Learning to Fly

September 16, 2012

I apologize in advance that there are a few capitalized phrases.  Rest, assured that I am not yelling at you.

Hi there!  You MUST be wondering where I have been.  For a moment, I was trying to reach a crazy goal: Write 100 blog posts by Labor Day.  I never actually thought it was possible, and now I’m happy to announce that I have…REALISTIC EXPECTATIONS.  I did not meet my goal.  Oh well.

What I have been doing is A LOT OF LEARNING.

A few months ago, I was approached by a colleague about taking on an intern. I am never one to turn down opportunities, and I have enjoyed supervising students for several years, so I said “sure!?” not knowing exactly where, when, or how this was all going to happen.  A couple of weeks later, the same colleague called me and asked if I could take another intern?  Sure! Why not.  I asked my problem-solver unit manager at the geri-psych unit how she would feel about interns, and after the enthusiastic response, I had a better idea of what I was in for.  This woman is a huge advocate of MT and is the reason I have most of the jobs I have.  She has also been trying, for some time, to find a way to provide music therapy, hospital-wide.  This was it.

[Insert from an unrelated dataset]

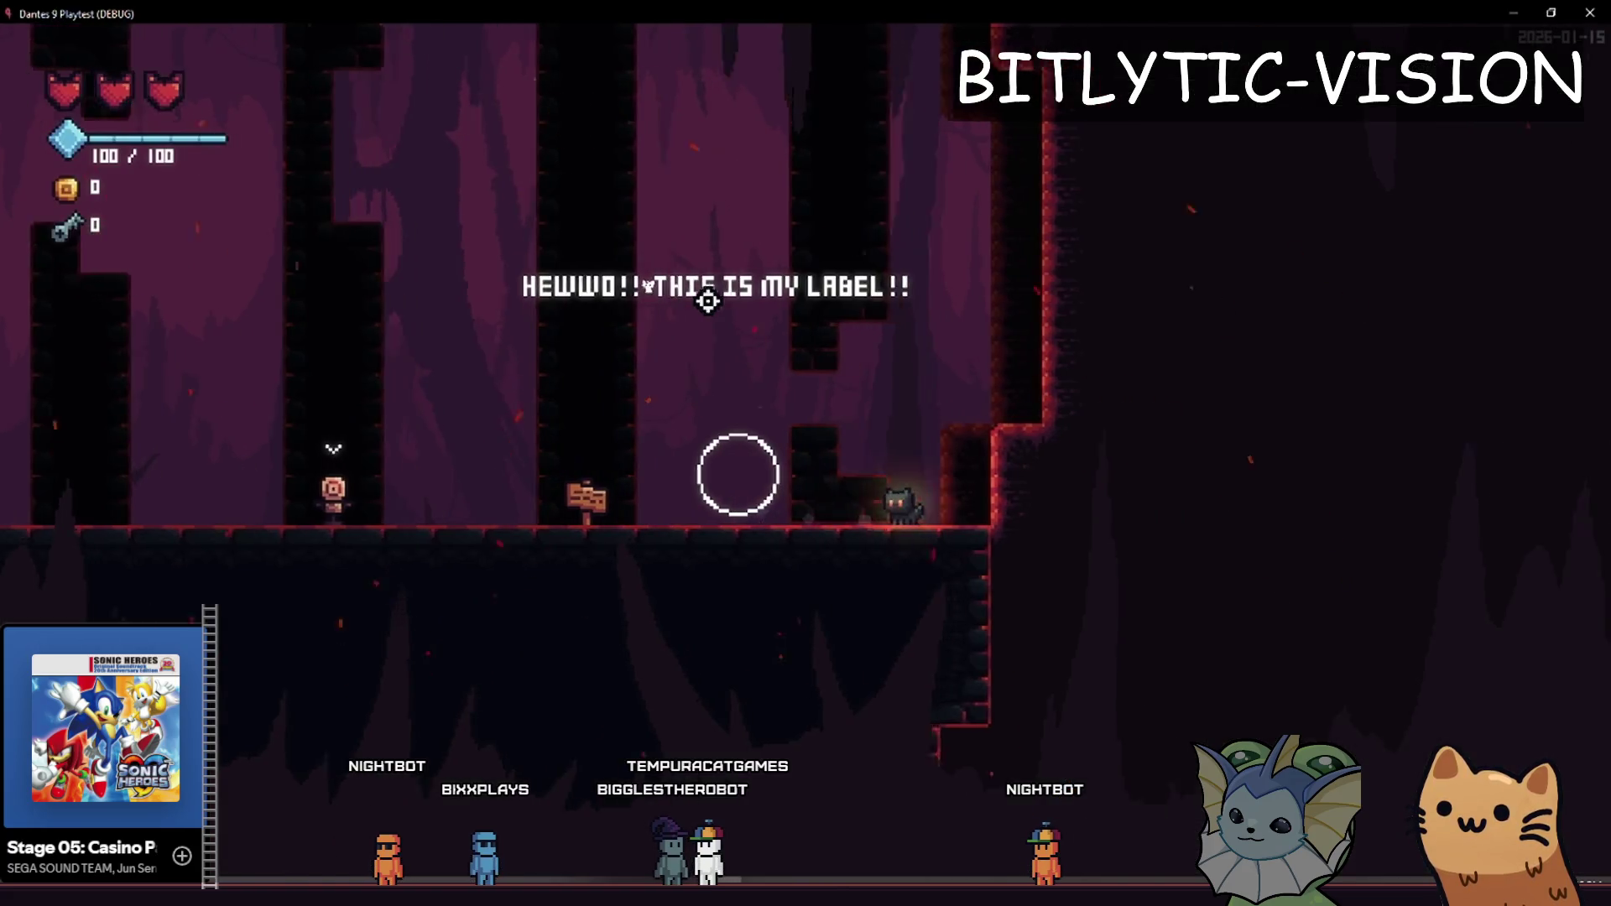
key(F8)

So here I was a few months ago, ignorantly blissful and assuming this was not going to be hard.  I was wrong.  This is hard.

Here is what I’ve learned:

1. Bureaucracies are very difficult to work with.

2. These things take a lot of time (but if you have a person on your side who gets things done, it is a little speedier).

3.  In order to do an internship in a hospital, one needs to get immunizations, have contracts signed, do orientation, do criminal record checks, have liability insurance, have contracts signed, do orientation, have contracts signed…Have I mentioned that contracts are somewhat important?

4. The internship director (me) has to do a lot of preparation to make everything happen.

5. Funding doesn’t grow on trees, but if you can get paid to supervise somehow, it’s better.  if not, you adjust what you had planned.

6. Relinquishing some control is very important, though not easy.

7. Sometimes plans change – go with it.  And don’t cry.

8. In my case, applying to have a National Roster internship (and getting approved) will make things a lot easier next time.

9.  Asking for help is okay.

10. Being organized is key.

I will be applying for National Roster status shortly, and I was happy to notice that I meet the criteria! In the meantime, my interns start tomorrow, and I am thrilled to be starting this program!!

Wish us luck!


2 Responses to “Learning to Fly”

  1. Wow! What an adventure you’re about to go on!

    Thank you for sharing your initial experience of developing an internship program and taking on interns. This is something that I’ve recently been thinking about in regard to the hospice company where I work, so I hope you’re willing (and able) to share your process along the way.

  2. Way to go! I am so proud of you, and hopefully I will be in the same stressful position in the future!